By necessity, school curricula are suffused with secularity. But that is not the same thing as teaching secular humanism. Science and math are wholly secular subjects; their practitioners construct vast, intricate, interlocking systems of thought and discovery through the analysis of laboratory experiments, field observations, and formal proofs. The arts are secular (except for historical religious art); artists explore human creativity through human experience. History and the social sciences are largely secular; historians, political scientists, and psychologists seek patterns and regularities in the many things human beings do. Secular humanists have contributed in all these fields, but originated none of them. This chronology shows us it would be more accurate to label secularism as the cause and secular humanism as the effect rather than the other way around.
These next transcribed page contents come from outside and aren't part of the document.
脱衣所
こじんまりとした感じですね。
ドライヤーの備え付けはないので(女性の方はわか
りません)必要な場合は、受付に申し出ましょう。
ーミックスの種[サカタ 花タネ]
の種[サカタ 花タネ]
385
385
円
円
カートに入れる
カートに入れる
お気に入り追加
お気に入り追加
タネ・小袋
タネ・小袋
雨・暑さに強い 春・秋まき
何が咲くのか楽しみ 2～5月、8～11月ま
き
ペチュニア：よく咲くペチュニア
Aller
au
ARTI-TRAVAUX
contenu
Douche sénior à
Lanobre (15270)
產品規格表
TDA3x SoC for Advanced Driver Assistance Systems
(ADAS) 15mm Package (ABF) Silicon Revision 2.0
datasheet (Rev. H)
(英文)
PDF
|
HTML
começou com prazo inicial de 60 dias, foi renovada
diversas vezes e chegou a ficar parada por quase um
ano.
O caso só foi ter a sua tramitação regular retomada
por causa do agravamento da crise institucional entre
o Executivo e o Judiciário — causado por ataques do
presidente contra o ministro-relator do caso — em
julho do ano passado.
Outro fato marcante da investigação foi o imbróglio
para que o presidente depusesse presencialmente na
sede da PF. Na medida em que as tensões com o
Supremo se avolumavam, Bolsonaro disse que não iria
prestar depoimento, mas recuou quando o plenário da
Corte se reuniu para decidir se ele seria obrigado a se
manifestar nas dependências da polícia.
Even if you stretch the definition of religion to include secular humanism, that does not mean teachers are systematically teaching that worldview in public schools. For instance, biological evolution is rightly considered to be one of the core beliefs of secular humanists. But have you ever heard of a public high school with a science course called “Evolution” or “Neo-Darwinism?” I haven’t. When I was in school, we got evolution in bits and pieces scattered between astronomy, earth science, physics, chemistry, and biology. I never read a full-fledged, coherent textbook on evolution until college. I suspect you didn’t either.
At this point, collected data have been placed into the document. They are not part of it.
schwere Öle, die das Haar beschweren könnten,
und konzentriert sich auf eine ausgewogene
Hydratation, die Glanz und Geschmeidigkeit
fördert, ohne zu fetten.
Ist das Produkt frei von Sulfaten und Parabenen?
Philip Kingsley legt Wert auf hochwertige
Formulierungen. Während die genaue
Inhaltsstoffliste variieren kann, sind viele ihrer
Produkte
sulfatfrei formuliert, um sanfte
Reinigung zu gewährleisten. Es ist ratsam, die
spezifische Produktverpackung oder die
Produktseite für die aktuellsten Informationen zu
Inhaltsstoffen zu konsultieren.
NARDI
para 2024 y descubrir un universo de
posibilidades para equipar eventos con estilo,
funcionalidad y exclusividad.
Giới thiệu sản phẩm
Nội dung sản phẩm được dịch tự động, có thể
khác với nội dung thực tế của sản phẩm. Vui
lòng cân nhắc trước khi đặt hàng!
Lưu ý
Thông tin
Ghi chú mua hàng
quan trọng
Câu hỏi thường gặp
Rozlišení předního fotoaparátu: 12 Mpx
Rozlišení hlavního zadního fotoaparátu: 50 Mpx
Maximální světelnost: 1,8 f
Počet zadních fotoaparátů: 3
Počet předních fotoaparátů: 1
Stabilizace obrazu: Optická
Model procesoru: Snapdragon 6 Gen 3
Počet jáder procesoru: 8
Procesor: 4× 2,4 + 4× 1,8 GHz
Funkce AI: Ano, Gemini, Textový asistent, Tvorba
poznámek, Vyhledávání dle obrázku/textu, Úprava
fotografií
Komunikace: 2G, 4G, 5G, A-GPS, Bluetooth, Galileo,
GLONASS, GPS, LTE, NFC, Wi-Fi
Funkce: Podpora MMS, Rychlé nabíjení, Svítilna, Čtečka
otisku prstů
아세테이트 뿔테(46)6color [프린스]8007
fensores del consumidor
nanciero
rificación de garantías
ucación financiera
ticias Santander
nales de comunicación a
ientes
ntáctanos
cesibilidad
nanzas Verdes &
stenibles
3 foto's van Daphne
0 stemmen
Even though America is considered to be one of the most religious countries in the world, clearly at the end of this century and millennium, it’s far more secular than it was at the end of the 19th century, and certainly far, far more than at the end of the 18th century. Secularism has been one of the most powerful societal engines of change in the West ever since the Renaissance–or perhaps since the High Middle Ages. Science and technology must take the lion’s share of the credit (or the blame) for this state of affairs. Those twin dynamos have powered the reshaping of economic, political, and cultural institutions and mores for the past five centuries. Modern humanism, by comparison, has merely been along for only a small portion of the ride.
Raw beginners in science or philosophy often mistake coincidence for cause and effect. They assume a causal linkage between two or more phenomena merely because they abut one another in place and time. But upon closer examination, the purported link evaporates. This is the mistake the authors of Clergy make. Secular humanism is not the historical force they claim it was and therefore it could not do what they claim it could do. The authors proved nothing with their book, and so, unfortunately, illuminated nothing about the problems and possibilities of our own place and time.